Im Mittelpunkt des Beitrags von Peter Szyszka steht der PR-Beruf in der Weimarer Republik. Noch immer ist die Genese des PR-Berufsfeldes im Organisationskontext von Propaganda, Reklame und Werbung hierzulande nur punktuell untersucht. Vor dem Hintergrund der sich industrialisierenden und modernisierenden Gesellschaft des späten 19. Jahrhunderts setzte der Verberuflichungsprozess von PR bei Kommunen, Staat, Verwaltung und Wirtschaft ein, die sukzessive spezifische Instrumente strategischer Kommunikationsarbeit ausbildeten. Szyszka illustriert anhand zeitgenössischer Dokumente den nahezu unbekannten hohen Professionalisierungsstatus sowie die wissenschaftliche Reflexion deutscher PR in den 1920er-Jahren. Insbesondere für das Feld der Wirtschafts-PR offenbart sich hierbei ein dichtes Bild von Professionalisierung und Profilierung, sodass Szyszka schon für diese Zeit wesentliche Charakteristika und Strukturen von PR als modernen Medienberuf konstatiert.

Schließlich rückt der Beitrag von Jürgen Wilke den Korrespondenten als „Urtyp“ des Journalisten ins Zentrum. Trotzdem dieser Typ des Journalisten seit der Frühzeit der deutschen Presse kontinuierlich präsent ist, markiert der Korrespondent eine weitere Forschungslücke in der Journalismusgeschichte. Die Fokussierung von Wilke auf die Korrespondenten in der Weimarer Republik, verweist auf die Gründe dafür. Namen sind selten überliefert und retrospektive bio- und bibliographische Erhebungen des Korrespondententums somit sehr aufwendig.

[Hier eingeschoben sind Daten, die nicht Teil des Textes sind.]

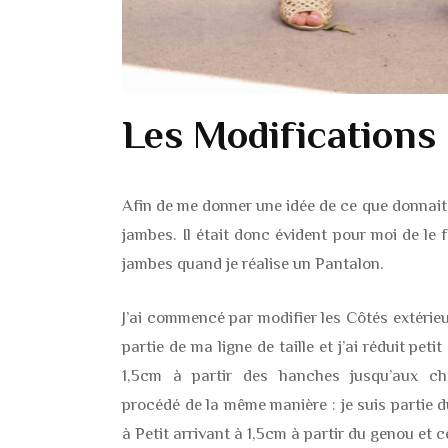
Les Modifications
Afin de me donner une idée de ce que donnait le
jambes. Il était donc évident pour moi de le f
jambes quand je réalise un Pantalon.
J’ai commencé par modifier les Côtés extérieu
partie de ma ligne de taille et j’ai réduit petit
1,5cm à partir des hanches jusqu’aux chevi
procédé de la même manière : je suis partie du
à Petit arrivant à 1,5cm à partir du genou et c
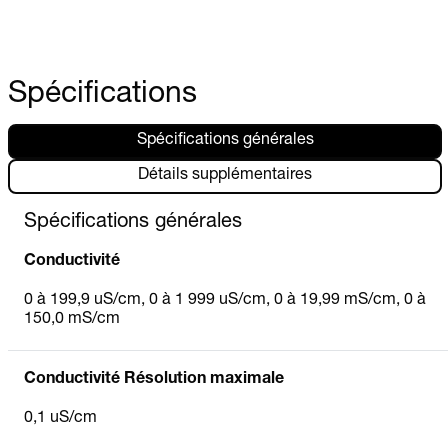
Spécifications
Spécifications générales
Détails supplémentaires
Spécifications générales
Conductivité
0 à 199,9 uS/cm, 0 à 1 999 uS/cm, 0 à 19,99 mS/cm, 0 à
150,0 mS/cm
Conductivité Résolution maximale
0,1 uS/cm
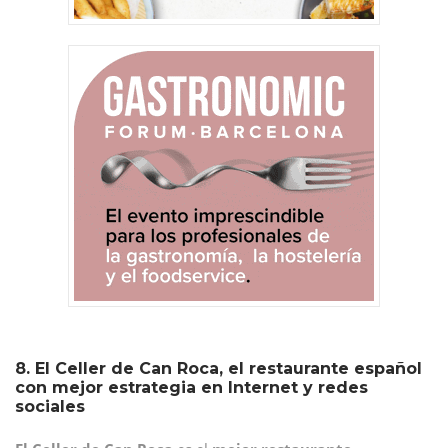
8. El Celler de Can Roca, el restaurante español
con mejor estrategia en Internet y redes
sociales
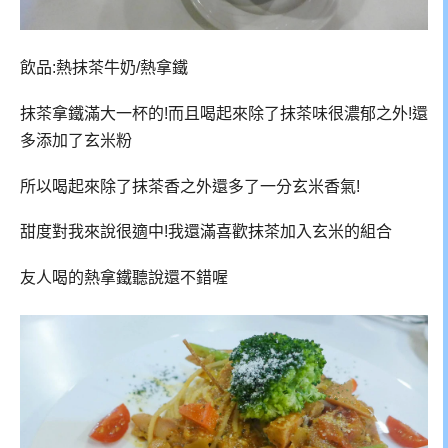
飲品:熱抹茶牛奶/熱拿鐵
抹茶拿鐵滿大一杯的!而且喝起來除了抹茶味很濃郁之外!還
多添加了玄米粉
所以喝起來除了抹茶香之外還多了一分玄米香氣!
甜度對我來說很適中!我還滿喜歡抹茶加入玄米的組合
友人喝的熱拿鐵聽說還不錯喔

Eine bislang übersehene Quelle, um das Feld der Korrespondenten systematisch zu rekonstruieren, ist das Jahrbuch der Tagespresse des Jahres 1930, das für die Spätzeit der Weimarer Republik einen geradezu exklusiven Einblick in dieses Berufsfeld erlaubt. Selbst wenn die dort veröffentlichten Korrespondentenverzeichnisse vermutlich nicht vollständig sind, lassen sich doch daraus wichtige Eckdaten für eine biographische und quantitative Bestandsaufnahme dieses journalistischen Sektors zu dieser Zeit gewinnen.

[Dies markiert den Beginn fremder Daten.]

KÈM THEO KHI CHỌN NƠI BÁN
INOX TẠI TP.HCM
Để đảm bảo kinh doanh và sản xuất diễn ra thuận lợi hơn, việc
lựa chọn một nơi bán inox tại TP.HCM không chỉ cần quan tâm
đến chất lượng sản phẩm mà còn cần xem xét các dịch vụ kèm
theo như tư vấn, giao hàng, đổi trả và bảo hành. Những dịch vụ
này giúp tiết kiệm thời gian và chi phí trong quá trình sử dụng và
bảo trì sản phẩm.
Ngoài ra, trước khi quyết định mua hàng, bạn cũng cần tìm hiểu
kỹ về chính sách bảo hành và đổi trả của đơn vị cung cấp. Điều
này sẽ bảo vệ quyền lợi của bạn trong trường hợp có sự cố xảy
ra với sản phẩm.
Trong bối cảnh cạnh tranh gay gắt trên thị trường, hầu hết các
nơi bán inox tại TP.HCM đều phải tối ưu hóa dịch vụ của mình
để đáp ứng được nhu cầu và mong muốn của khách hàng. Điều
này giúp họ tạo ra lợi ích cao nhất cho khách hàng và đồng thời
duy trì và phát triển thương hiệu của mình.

Mit der Breite und Vielseitigkeit der vorgestellten Beiträge deutet schon dieses Themenheft das enorme Spektrum einer Geschichte der Kommunikations- und Medienberufe an. Zugleich zeigt sich, dass in diesem Feld noch viele interessante Forschungsthemen verborgen sind, die es zu entdecken und zu erschließen lohnt!